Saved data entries
....

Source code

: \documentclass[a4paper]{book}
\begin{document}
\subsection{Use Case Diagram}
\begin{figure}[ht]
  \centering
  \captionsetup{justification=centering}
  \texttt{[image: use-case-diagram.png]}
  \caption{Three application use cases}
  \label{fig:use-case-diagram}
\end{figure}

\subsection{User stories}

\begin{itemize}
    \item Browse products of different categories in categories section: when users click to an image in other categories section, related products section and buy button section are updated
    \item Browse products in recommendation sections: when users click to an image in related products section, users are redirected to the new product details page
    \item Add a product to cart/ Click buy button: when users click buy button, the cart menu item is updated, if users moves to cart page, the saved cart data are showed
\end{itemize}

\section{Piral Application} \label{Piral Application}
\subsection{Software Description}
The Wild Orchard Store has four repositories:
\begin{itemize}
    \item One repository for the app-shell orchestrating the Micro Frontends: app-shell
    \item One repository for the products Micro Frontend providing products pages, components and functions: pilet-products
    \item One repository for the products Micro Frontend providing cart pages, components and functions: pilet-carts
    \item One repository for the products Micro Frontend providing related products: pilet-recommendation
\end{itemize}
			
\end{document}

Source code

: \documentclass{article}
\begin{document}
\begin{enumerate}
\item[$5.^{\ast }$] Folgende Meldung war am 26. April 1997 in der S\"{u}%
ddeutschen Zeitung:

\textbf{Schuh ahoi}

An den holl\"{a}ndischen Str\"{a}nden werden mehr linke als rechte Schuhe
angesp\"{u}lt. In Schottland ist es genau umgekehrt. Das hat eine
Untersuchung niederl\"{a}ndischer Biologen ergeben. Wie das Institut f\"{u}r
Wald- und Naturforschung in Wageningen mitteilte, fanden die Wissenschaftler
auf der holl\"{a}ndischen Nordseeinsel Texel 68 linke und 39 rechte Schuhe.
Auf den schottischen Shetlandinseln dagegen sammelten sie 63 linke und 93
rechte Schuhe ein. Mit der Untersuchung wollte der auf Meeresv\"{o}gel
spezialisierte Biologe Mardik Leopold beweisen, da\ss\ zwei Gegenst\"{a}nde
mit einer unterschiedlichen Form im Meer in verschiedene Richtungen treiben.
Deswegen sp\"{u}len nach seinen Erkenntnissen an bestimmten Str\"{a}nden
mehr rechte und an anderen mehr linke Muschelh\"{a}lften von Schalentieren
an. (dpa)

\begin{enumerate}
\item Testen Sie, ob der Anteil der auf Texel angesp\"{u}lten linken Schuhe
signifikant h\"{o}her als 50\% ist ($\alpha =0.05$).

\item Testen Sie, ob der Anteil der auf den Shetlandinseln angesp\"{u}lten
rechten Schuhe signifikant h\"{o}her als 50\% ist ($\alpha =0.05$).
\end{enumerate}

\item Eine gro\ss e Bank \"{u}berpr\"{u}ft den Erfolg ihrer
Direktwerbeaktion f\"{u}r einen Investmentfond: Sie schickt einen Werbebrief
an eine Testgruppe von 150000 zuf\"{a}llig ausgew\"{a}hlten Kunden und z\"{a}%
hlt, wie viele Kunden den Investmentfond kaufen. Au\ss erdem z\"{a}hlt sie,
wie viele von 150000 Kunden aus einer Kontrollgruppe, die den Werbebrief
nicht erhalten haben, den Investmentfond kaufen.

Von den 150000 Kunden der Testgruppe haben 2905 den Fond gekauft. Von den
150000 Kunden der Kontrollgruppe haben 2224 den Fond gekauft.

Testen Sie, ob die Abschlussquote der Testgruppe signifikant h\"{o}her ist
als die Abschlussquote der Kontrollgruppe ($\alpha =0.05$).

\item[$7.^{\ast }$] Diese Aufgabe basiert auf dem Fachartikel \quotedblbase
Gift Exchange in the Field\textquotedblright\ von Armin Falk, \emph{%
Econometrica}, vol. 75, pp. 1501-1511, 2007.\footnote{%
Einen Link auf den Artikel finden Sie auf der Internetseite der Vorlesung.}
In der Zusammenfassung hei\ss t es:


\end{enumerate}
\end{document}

....

# WHAT YOU WILL DO
From the entries above, extract every line where the word "click" appears.

# ANSWER TO THIS PROBLEM
    \item Browse products of different categories in categories section: when users click to an image in other categories section, related products section and buy button section are updated
    \item Browse products in recommendation sections: when users click to an image in related products section, users are redirected to the new product details page
    \item Add a product to cart/ Click buy button: when users click buy button, the cart menu item is updated, if users moves to cart page, the saved cart data are showed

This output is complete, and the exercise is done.